SQL-MapReduce functions can accept multiple inputs. For more information, see SQL-MapReduce with Multiple Inputs.
Because a call to a SQL-MapReduce function results in a set of parallel tasks being run across the cluster, the input data provided to a SQL-MapReduce function must be divided across the parallel tasks.
SQL-MapReduce Function Types
The following table summarizes the SQL-MapReduce function types.
|Function Type||How Function Takes Input||Aster Database SQL-MapReduce API Interface for Function||SQL Statement That Calls Function Includes||Further Description|
|Single-input row||One row at a time, in any order.||RowFunction||ON input_table||Operates on individual rows.
Corresponds to a map function in traditional map-reduce systems.
|Single-input partition||One partition at a time.
In a partition, rows are grouped by a specified key of one or more columns.
|PartitionFunction||ON input_table PARTITION BY attributes||Operates on rows that share a partition.
Has simultaneous access to all rows in a partition, enabling more complex processing than possible with row-wise input. Within each partition, you can sort rows with an ORDER BY clause.
Corresponds to a reduce function in traditional map-reduce systems.
|Multiple-input||From multiple sources.
Inputs can include a cogroup operation in which inputs from multiple sources are partitioned and combined before being processed, a dimension operation where all rows of one or more inputs are replicated to each vworker, or a combination of both.
|MultipleInputFunction||A combination of the following, to specify each input and how to distribute its rows:
||See Rules for Number of Inputs by Type.|
A SQL-MapReduce function:
- Uses the Aster Database API (which supports the languages Java and C).

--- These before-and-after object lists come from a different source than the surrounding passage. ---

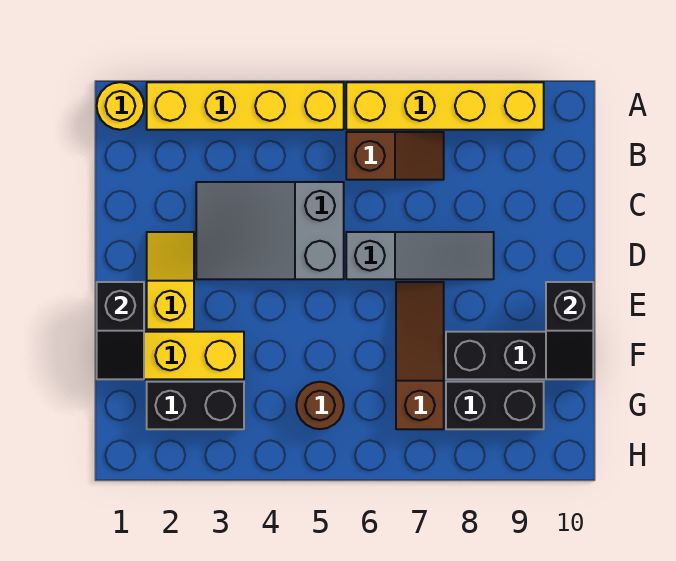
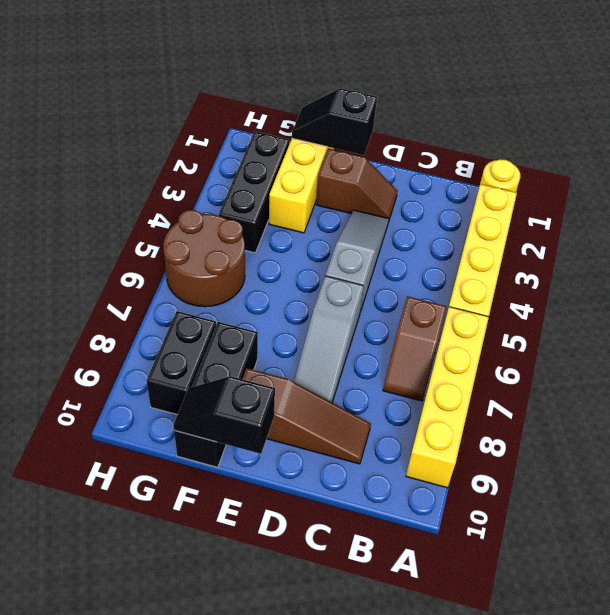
grey 2x3 slope [196,182,344,279] -> grey 1x3 slope [325,210,389,312]
yellow 1x2 slope [147,232,194,329] -> brown 1x2 slope [316,149,397,220]
brown 1x3 slope [396,282,444,429] -> brown 1x3 slope moved to [242,368,371,464]
black 1x2 brick [147,382,244,429] -> black 1x3 brick [219,132,289,253]
brown 1x1 round brick [296,382,344,429] -> brown 2x2 round brick [163,210,245,307]

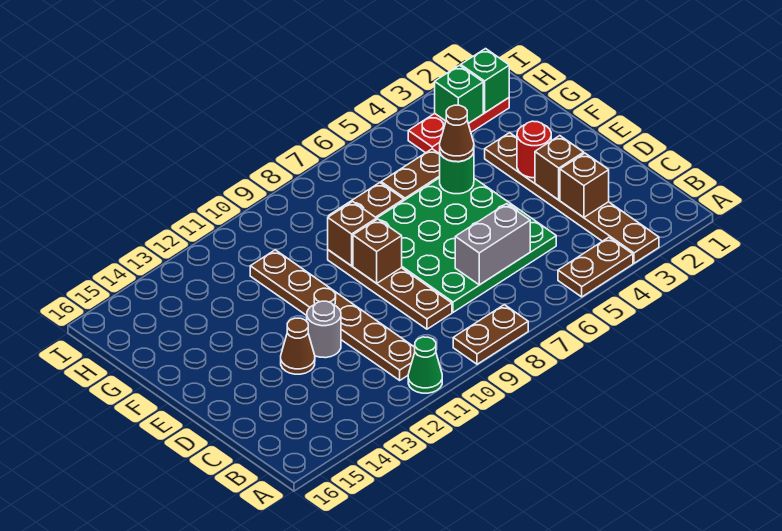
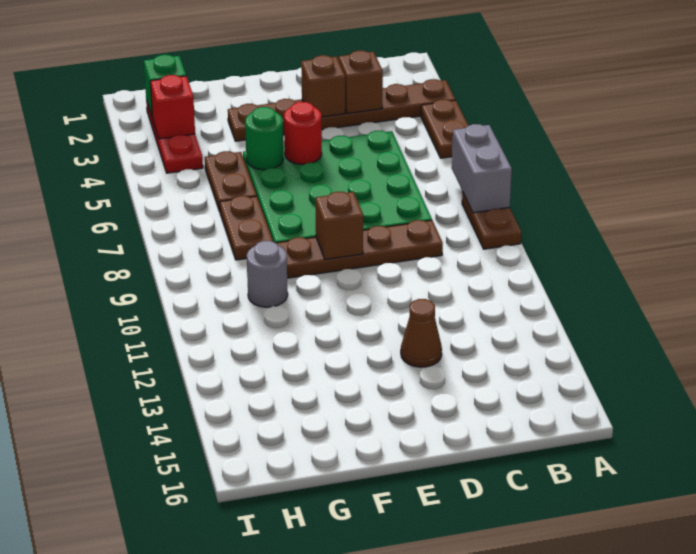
green 1x1 cone [408,337,442,393] -> none
brown 1x6 plate [250,250,415,380] -> none
grey 1x2 brick [455,204,530,285] -> grey 1x2 brick moved to [452,124,512,213]
grey 1x1 round brick [307,301,341,358] -> grey 1x1 round brick moved to [247,241,288,307]
red 1x1 round brick [517,121,551,178] -> red 1x1 round brick moved to [284,102,322,164]
brown 1x1 cone [440,105,474,162] -> none
brown 1x1 brick [328,201,377,266] -> none
green 1x1 brick [435,65,483,123] -> red 1x1 brick [150,75,195,139]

- Is compiled outside the database.
- Is installed (uploaded to the cluster) using Aster Database ACT.
- Is invoked with a SQL statement, whose ON clauses specify inputs.
- Receives, as input, rows of one or more database tables or views, pre-existing trained models, or the result of another SQL-MapReduce function.
- Receives, as arguments, zero or more argument clauses (parameters), which can modify function behavior.
- Returns output rows to the database.
- Is polymorphic.
During initialization, the function gets its input schema (for example, (key, value)) and instructions for returning its output schema.
- Is designed to run on an MPP system by allowing the user to specify the slice of the data (partition) that a particular instance of the function can access.